Now that we have trained our model, we can evaluate its performance. We will use the accuracy score and the confusion matrix methods from scikit-learn
to evaluate the performance of the model.
[ ]:
from sklearn.metrics import accuracy_score, confusion_matrix
print("Accuracy: ", accuracy_score(y_test, y_pred.round()))
print("Confusion matrix: \n", confusion_matrix(y_test, y_pred.round()))
Accuracy: 1.0
Confusion matrix:
[[2 0 0]
[0 4 0]
[0 0 6]]
Recap#
The Coffee Dataset: Explore the unique world of coffee differentiation through Infrared Spectroscopy. This dataset contains IR spectra of coffee samples from Ethiopia, Brazil, and Vietnam.
Importing the Data: Effortlessly load the coffee spectra into a Pandas DataFrame using chemotools, making data analysis a breeze.
Explore, Plot, and Color: Gain insights into the dataset’s size and composition, showcasing its 60 samples and 1841 features.
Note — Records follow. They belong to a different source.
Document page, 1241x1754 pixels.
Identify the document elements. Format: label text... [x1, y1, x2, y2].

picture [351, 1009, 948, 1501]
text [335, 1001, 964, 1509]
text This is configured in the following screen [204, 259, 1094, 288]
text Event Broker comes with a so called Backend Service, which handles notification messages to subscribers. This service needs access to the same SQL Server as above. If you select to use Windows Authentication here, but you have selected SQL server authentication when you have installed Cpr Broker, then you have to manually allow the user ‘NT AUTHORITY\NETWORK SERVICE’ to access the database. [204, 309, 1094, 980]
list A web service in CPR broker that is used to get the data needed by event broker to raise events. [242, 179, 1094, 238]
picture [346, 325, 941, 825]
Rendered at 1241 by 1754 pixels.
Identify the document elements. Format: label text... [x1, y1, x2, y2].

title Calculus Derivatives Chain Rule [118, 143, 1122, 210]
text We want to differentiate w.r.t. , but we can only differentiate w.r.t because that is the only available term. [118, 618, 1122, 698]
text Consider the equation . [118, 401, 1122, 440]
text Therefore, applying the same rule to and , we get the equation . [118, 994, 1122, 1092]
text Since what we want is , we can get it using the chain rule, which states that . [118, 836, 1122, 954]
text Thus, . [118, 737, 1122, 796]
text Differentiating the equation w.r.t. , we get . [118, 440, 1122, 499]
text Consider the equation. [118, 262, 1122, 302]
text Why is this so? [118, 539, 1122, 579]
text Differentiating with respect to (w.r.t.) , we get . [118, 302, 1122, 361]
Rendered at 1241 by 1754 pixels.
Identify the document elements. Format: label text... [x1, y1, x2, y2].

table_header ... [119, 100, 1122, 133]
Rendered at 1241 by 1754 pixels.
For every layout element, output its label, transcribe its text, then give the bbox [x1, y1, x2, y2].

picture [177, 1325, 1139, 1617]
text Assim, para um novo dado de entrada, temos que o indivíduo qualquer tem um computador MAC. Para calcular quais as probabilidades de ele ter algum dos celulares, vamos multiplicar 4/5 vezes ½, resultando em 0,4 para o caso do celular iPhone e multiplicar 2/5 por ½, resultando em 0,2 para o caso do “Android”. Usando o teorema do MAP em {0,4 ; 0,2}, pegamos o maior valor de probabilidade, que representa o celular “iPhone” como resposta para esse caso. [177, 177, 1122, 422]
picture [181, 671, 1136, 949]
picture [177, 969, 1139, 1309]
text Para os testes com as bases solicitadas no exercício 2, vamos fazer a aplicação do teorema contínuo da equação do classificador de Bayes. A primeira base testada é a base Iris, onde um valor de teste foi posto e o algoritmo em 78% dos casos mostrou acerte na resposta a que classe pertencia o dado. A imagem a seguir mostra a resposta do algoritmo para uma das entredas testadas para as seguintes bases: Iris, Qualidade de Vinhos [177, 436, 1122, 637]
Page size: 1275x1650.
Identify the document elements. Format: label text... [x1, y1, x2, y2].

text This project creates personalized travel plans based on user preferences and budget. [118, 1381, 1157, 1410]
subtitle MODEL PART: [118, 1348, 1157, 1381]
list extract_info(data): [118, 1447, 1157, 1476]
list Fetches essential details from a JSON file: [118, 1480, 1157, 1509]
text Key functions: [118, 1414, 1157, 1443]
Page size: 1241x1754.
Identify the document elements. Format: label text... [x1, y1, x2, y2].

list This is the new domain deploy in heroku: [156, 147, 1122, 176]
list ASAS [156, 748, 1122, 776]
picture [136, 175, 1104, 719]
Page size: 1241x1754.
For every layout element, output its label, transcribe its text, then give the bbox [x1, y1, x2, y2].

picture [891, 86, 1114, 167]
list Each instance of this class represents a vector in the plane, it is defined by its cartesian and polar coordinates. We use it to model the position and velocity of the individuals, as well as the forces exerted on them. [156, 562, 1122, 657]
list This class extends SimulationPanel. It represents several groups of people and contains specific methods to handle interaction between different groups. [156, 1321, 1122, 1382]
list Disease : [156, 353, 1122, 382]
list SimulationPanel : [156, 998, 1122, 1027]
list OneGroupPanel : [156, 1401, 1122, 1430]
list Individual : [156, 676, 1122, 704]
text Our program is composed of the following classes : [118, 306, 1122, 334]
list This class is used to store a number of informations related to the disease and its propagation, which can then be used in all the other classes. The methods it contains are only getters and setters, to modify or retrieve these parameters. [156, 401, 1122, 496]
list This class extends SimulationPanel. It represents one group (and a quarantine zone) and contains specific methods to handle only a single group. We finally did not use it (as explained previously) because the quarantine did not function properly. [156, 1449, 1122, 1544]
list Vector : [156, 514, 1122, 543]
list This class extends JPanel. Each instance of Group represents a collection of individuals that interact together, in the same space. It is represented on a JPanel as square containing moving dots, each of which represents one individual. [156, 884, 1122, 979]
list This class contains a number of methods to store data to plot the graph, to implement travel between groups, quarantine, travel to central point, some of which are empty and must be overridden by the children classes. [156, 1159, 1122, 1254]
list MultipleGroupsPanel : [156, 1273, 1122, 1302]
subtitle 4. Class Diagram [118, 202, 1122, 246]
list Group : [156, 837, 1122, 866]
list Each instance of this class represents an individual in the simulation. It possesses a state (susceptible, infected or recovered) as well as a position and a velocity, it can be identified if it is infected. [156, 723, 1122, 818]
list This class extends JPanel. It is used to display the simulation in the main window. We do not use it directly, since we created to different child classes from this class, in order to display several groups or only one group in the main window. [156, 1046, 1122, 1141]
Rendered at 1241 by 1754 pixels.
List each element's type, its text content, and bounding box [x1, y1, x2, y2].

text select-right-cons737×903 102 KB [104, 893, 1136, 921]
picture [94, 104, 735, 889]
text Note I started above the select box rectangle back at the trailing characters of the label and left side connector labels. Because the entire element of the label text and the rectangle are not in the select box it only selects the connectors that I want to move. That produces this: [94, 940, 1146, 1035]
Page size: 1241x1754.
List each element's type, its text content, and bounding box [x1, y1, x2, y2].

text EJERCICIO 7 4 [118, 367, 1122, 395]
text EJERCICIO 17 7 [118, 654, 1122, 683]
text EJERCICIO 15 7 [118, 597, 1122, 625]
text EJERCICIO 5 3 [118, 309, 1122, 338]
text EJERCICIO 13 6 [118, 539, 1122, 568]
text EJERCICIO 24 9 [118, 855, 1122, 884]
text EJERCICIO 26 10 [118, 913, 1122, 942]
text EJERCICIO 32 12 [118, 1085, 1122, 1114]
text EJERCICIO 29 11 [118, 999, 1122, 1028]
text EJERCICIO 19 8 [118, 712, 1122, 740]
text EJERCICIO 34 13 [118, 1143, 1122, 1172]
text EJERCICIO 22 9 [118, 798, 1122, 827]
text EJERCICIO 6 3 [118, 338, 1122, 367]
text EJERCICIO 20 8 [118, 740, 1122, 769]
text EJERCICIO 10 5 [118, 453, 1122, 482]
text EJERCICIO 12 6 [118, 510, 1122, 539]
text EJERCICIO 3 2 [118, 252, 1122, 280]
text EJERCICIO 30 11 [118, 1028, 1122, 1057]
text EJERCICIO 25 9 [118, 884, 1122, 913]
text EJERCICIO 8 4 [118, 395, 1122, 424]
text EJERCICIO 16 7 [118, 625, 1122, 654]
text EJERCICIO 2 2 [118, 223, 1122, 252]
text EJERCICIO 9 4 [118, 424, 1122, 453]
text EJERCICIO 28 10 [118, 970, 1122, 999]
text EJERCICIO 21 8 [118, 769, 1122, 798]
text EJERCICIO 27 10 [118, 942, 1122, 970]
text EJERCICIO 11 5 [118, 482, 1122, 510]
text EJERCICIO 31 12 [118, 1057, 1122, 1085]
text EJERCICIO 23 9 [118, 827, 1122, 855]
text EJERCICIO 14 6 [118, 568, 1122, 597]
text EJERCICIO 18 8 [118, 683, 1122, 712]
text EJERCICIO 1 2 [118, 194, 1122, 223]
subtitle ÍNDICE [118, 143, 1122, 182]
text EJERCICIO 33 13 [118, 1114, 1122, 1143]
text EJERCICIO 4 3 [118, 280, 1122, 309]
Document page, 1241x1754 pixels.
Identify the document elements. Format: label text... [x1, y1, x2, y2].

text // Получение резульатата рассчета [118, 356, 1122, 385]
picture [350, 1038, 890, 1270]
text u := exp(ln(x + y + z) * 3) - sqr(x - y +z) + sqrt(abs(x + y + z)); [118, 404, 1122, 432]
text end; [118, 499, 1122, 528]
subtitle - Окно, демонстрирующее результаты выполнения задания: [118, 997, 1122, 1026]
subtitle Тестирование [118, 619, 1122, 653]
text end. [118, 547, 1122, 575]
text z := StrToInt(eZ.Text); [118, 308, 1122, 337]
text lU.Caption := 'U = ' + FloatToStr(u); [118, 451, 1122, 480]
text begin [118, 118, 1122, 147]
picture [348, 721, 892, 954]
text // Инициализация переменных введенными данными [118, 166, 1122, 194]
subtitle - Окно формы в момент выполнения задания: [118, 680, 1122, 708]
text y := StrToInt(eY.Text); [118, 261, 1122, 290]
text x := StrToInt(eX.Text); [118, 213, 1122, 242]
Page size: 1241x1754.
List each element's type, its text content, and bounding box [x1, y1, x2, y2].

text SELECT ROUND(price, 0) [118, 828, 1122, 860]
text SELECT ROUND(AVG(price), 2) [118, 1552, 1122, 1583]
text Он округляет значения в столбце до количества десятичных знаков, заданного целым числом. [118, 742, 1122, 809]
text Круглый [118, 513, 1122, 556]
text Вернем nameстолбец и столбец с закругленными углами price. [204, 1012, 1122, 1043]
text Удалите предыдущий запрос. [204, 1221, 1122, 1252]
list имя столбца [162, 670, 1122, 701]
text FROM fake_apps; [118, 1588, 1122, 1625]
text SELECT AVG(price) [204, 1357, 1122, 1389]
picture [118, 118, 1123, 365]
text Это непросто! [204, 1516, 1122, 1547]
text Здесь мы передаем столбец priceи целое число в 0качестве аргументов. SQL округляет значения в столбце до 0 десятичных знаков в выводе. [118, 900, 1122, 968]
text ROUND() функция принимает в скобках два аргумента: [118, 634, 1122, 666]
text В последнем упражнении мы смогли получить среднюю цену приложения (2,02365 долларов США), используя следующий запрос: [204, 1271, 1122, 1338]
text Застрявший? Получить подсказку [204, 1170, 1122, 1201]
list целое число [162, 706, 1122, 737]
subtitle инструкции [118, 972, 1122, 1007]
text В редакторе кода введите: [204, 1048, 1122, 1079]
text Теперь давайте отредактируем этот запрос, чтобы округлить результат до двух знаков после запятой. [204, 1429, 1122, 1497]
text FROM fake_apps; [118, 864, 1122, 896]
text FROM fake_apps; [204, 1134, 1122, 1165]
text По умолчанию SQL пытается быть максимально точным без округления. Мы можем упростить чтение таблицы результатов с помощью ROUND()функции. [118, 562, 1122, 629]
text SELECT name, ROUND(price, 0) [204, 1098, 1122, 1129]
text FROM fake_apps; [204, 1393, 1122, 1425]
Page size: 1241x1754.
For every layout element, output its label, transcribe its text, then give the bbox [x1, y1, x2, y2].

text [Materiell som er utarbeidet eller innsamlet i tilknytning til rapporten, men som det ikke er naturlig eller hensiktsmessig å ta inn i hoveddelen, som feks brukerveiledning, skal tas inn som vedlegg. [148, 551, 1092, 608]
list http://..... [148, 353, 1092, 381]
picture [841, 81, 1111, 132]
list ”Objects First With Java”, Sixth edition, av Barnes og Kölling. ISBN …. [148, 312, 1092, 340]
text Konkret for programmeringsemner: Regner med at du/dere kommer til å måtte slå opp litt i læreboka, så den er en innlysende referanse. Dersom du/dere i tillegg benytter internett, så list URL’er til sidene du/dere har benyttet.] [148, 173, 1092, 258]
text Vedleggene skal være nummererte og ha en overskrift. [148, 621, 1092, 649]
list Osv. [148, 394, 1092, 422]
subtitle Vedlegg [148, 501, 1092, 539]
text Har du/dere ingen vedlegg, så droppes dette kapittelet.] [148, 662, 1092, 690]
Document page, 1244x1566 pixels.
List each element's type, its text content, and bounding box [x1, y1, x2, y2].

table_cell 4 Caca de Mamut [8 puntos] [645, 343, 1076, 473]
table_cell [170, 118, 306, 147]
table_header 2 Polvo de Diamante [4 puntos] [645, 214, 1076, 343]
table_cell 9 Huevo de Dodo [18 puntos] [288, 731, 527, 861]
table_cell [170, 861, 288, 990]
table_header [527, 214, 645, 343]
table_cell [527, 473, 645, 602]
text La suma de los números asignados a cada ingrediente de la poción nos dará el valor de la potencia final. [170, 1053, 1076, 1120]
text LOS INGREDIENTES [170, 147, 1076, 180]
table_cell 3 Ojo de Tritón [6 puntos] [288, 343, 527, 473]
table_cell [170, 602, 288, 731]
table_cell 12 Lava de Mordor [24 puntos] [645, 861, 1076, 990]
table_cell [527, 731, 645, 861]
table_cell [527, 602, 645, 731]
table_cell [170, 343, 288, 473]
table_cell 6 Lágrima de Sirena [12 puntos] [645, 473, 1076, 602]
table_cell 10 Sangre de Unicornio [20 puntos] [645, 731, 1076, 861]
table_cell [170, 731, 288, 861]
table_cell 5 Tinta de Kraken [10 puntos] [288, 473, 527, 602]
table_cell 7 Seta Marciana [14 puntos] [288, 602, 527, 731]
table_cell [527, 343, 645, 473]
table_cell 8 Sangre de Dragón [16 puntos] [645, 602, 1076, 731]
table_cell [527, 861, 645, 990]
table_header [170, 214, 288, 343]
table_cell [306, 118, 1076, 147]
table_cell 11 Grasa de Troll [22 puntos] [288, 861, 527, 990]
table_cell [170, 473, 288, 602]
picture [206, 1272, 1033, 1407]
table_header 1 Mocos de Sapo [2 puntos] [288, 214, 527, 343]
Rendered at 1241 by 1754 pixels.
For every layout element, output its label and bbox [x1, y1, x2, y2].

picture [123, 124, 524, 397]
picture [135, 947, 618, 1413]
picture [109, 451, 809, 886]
Visualize the data with colorful coffee spectra plots.
Preprocessing the Spectra: Dive into the world of preprocessing, where chemotools comes into play. Eliminate non-chemical systematic variations using techniques like Standard Normal Variate (SNV), Derivative, Range Cut, and Standardization.
Modelling the Data: Enter the realm of machine learning with Partial Least Squares Discriminant Analysis (PLS-DA), a powerful tool for classification. Encode labels into numerical values and split the data into training and testing sets. Train the model and evaluate its performance, achieving an impressive confusion matrix.
This tutorial showcases the beauty of data science and chemistry, bringing the art of coffee classification to life within the rich world of spectral data.